Contact 6 exposes work-from-home



MILWAUKEE (WITI) -- Would you pay money to make money? One woman called Contact 6 when she got a work-at-home offer that promised big payments for very little effort.  But she did one thing that may have saved her a lot of money!

It was delivered one day in the mail - a simple application form giving Joan Uitz the chance to make money working from home.

"You would send them a particular amount of money for a certain amount of envelopes to stuff," Uitz explains.

For a fee, a company called Preston Lord Enterprises sends envelopes, letters and mailing labels to paying participants - like Joan.  She would then get paid for doing what's known as "envelope stuffing", then sending them out through the mail.

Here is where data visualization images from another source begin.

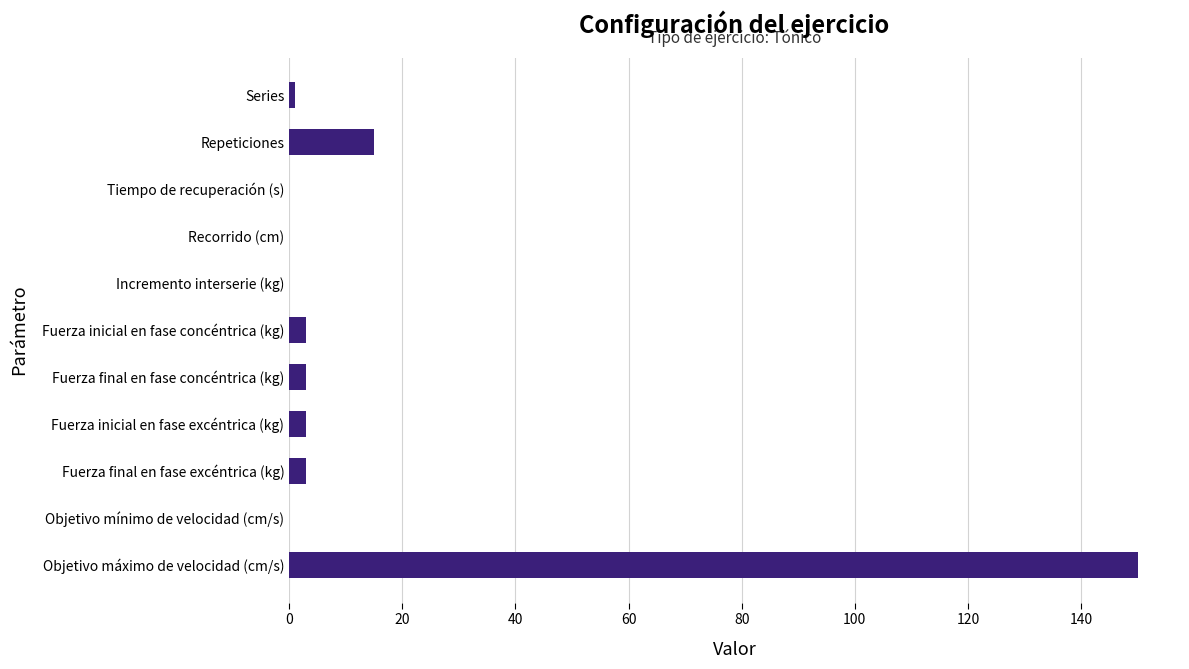

At which category does the chart reach its peak across all series?

Objetivo máximo de velocidad (cm/s)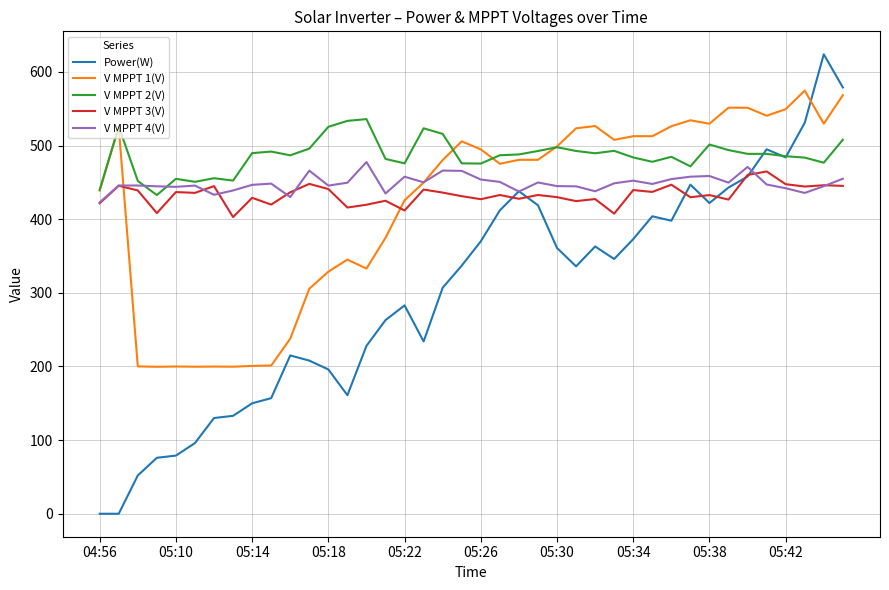

Rank the series by their maximum value, from lowest to highest.

V MPPT 3(V), V MPPT 4(V), V MPPT 2(V), V MPPT 1(V), Power(W)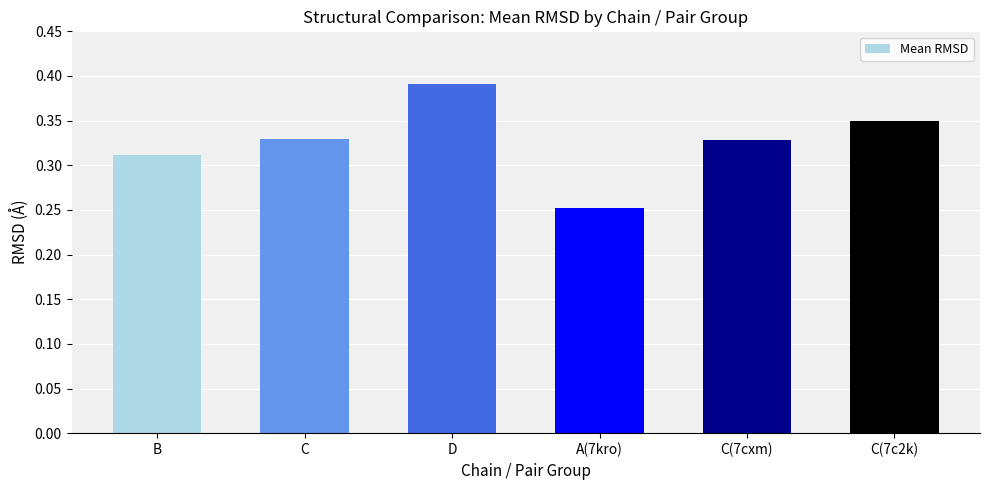

The chart shows a value of 0.2 at C. True or false?

False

According to the mailer she received, payment options show fees between $99 and $299 promising returns of as much as $5,000!

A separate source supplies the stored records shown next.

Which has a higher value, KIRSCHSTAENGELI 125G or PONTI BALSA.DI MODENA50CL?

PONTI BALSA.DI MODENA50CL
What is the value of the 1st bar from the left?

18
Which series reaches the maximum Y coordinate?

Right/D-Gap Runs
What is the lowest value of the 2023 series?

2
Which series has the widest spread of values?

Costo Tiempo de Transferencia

They also told Joan to look up a promotional video online, as proof that the company pays its employees.

So while Joan was online, she did a little more digging.

"I had checked them out on the internet and found that most of it was not a good review," she says, "and probably they should be investigated by the New Jersey Attorney General's office!"

Funny that Joan would suggest that.

In 2011, the New Jersey Attorney General filed suit against "Capital Enterprises, Inc." - which, according to the Better Business Bureau, also uses the name "Preston Lord Enterprises."

According to the complaint, the company promises to pay consumers a set amount per envelope stuffed but would later require further payments - then, fail to live up to those promised payments.  The suit goes on to say the company uses "unconscionable commercial practices, deception, false promises or misrepresentations" of the offer to stuff envelopes for cash.

"It's a total scam in our opinion," says Wisconsin Better Business Bureau's Ran Hoth.

He says the company has an F-rating with  more than 100 complaints against it - typical of companies that make you pay for promises of a big pay-day.

"Work at home schemes," Hoth explains, "high pay, short hours, no skills?  Beware."

Contact 6 just learned the lawsuit against Capital Enterprises, Inc. has been settled.  Among the company's admissions - fewer than 1% of all participants made any money from this envelope stuffing offer, and the most made by a single person? $520.00 over a 10 month period.

Stuffing envelopes for cash?  That's a business plan that's paper-thin.